> YOUR INSTRUCTIONS
Could you give back every record below exactly, leaving out the pictures?

[[ PROVIDED ENTRIES, beginning ]]

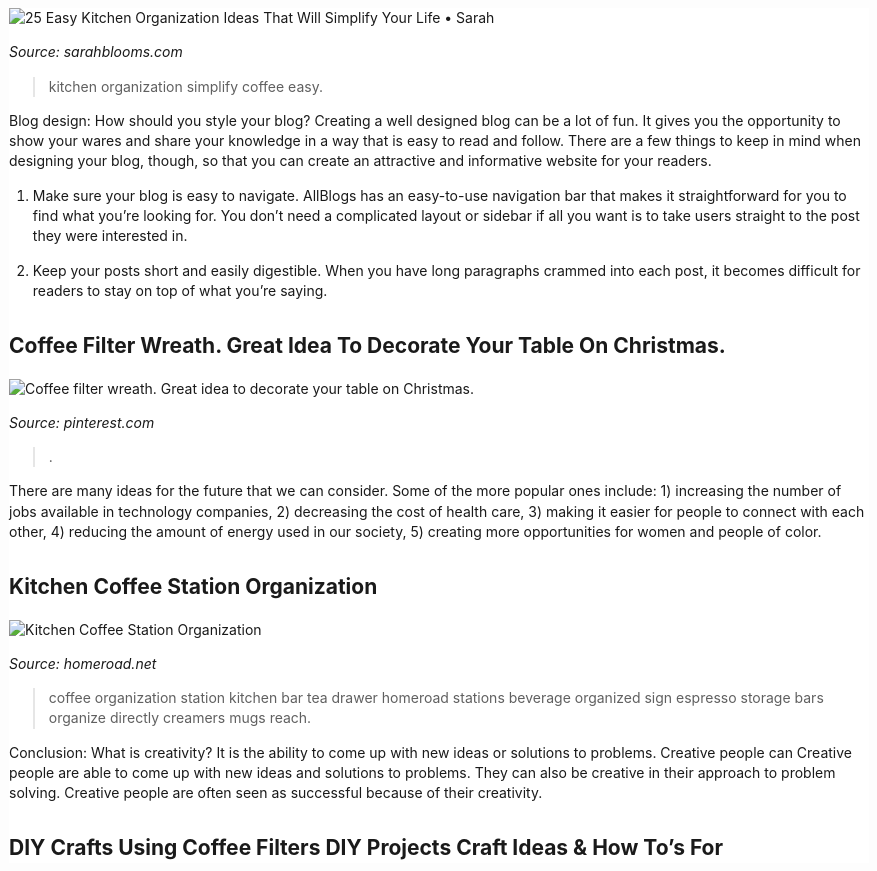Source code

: <img loading=lazy src="https://sarahblooms.com/wp-content/uploads/2018/03/coffee-drawer-tutorial.jpg" onerror="this.onerror=null;this.src='https://tse3.mm.bing.net/th?id=OIP.xdFjEQJmFL-DpSFZBEPrIgHaKM&amp;pid=15.1';" alt="25 Easy Kitchen Organization Ideas That Will Simplify Your Life • Sarah">

_Source: sarahblooms.com_

>kitchen organization simplify coffee easy. 

	

Blog design: How should you style your blog?
Creating a well designed blog can be a lot of fun. It gives you the opportunity to show your wares and share your knowledge in a way that is easy to read and follow. There are a few things to keep in mind when designing your blog, though, so that you can create an attractive and informative website for your readers.
1. Make sure your blog is easy to navigate. AllBlogs has an easy-to-use navigation bar that makes it straightforward for you to find what you’re looking for. You don’t need a complicated layout or sidebar if all you want is to take users straight to the post they were interested in.

2. Keep your posts short and easily digestible. When you have long paragraphs crammed into each post, it becomes difficult for readers to stay on top of what you’re saying.

    
## Coffee Filter Wreath. Great Idea To Decorate Your Table On Christmas.

<img loading=lazy src="https://i.pinimg.com/originals/c2/24/1e/c2241efbd5396d392d8304deabbe174c.jpg" onerror="this.onerror=null;this.src='https://tse4.mm.bing.net/th?id=OIP.lk98jG53hTwf9wJwsnSK9gHaJ4&amp;pid=15.1';" alt="Coffee filter wreath. Great idea to decorate your table on Christmas.">

_Source: pinterest.com_

>. 

	

There are many ideas for the future that we can consider. Some of the more popular ones include: 1) increasing the number of jobs available in technology companies, 2) decreasing the cost of health care, 3) making it easier for people to connect with each other, 4) reducing the amount of energy used in our society, 5) creating more opportunities for women and people of color.

    
## Kitchen Coffee Station Organization

<img loading=lazy src="https://1.bp.blogspot.com/-4iu_tjOsaAA/UsYgBhJj2VI/AAAAAAAAZz4/T5H4Tq_Gsjo/s1600/coffee+drawer.jpg" onerror="this.onerror=null;this.src='https://tse3.mm.bing.net/th?id=OIP.LERvhqKYo9f54t_CLIL4MwHaFd&amp;pid=15.1';" alt="Kitchen Coffee Station Organization">

_Source: homeroad.net_

>coffee organization station kitchen bar tea drawer homeroad stations beverage organized sign espresso storage bars organize directly creamers mugs reach. 

	

Conclusion: What is creativity? It is the ability to come up with new ideas or solutions to problems. Creative people can
Creative people are able to come up with new ideas and solutions to problems. They can also be creative in their approach to problem solving. Creative people are often seen as successful because of their creativity.

    
## DIY Crafts Using Coffee Filters DIY Projects Craft Ideas &amp; How To’s For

[[ PROVIDED ENTRIES, end ]]

> EXERCISE RESULT
Source code

: <img loading=lazy src="https://sarahblooms.com/wp-content/uploads/2018/03/coffee-drawer-tutorial.jpg" onerror="this.onerror=null;this.src='https://tse3.mm.bing.net/th?id=OIP.xdFjEQJmFL-DpSFZBEPrIgHaKM&amp;pid=15.1';" alt="25 Easy Kitchen Organization Ideas That Will Simplify Your Life • Sarah">

_Source: sarahblooms.com_

>kitchen organization simplify coffee easy. 

	

Blog design: How should you style your blog?
Creating a well designed blog can be a lot of fun. It gives you the opportunity to show your wares and share your knowledge in a way that is easy to read and follow. There are a few things to keep in mind when designing your blog, though, so that you can create an attractive and informative website for your readers.
1. Make sure your blog is easy to navigate. AllBlogs has an easy-to-use navigation bar that makes it straightforward for you to find what you’re looking for. You don’t need a complicated layout or sidebar if all you want is to take users straight to the post they were interested in.

2. Keep your posts short and easily digestible. When you have long paragraphs crammed into each post, it becomes difficult for readers to stay on top of what you’re saying.

    
## Coffee Filter Wreath. Great Idea To Decorate Your Table On Christmas.

<img loading=lazy src="https://i.pinimg.com/originals/c2/24/1e/c2241efbd5396d392d8304deabbe174c.jpg" onerror="this.onerror=null;this.src='https://tse4.mm.bing.net/th?id=OIP.lk98jG53hTwf9wJwsnSK9gHaJ4&amp;pid=15.1';" alt="Coffee filter wreath. Great idea to decorate your table on Christmas.">

_Source: pinterest.com_

>. 

	

There are many ideas for the future that we can consider. Some of the more popular ones include: 1) increasing the number of jobs available in technology companies, 2) decreasing the cost of health care, 3) making it easier for people to connect with each other, 4) reducing the amount of energy used in our society, 5) creating more opportunities for women and people of color.

    
## Kitchen Coffee Station Organization

<img loading=lazy src="https://1.bp.blogspot.com/-4iu_tjOsaAA/UsYgBhJj2VI/AAAAAAAAZz4/T5H4Tq_Gsjo/s1600/coffee+drawer.jpg" onerror="this.onerror=null;this.src='https://tse3.mm.bing.net/th?id=OIP.LERvhqKYo9f54t_CLIL4MwHaFd&amp;pid=15.1';" alt="Kitchen Coffee Station Organization">

_Source: homeroad.net_

>coffee organization station kitchen bar tea drawer homeroad stations beverage organized sign espresso storage bars organize directly creamers mugs reach. 

	

Conclusion: What is creativity? It is the ability to come up with new ideas or solutions to problems. Creative people can
Creative people are able to come up with new ideas and solutions to problems. They can also be creative in their approach to problem solving. Creative people are often seen as successful because of their creativity.

    
## DIY Crafts Using Coffee Filters DIY Projects Craft Ideas &amp; How To’s For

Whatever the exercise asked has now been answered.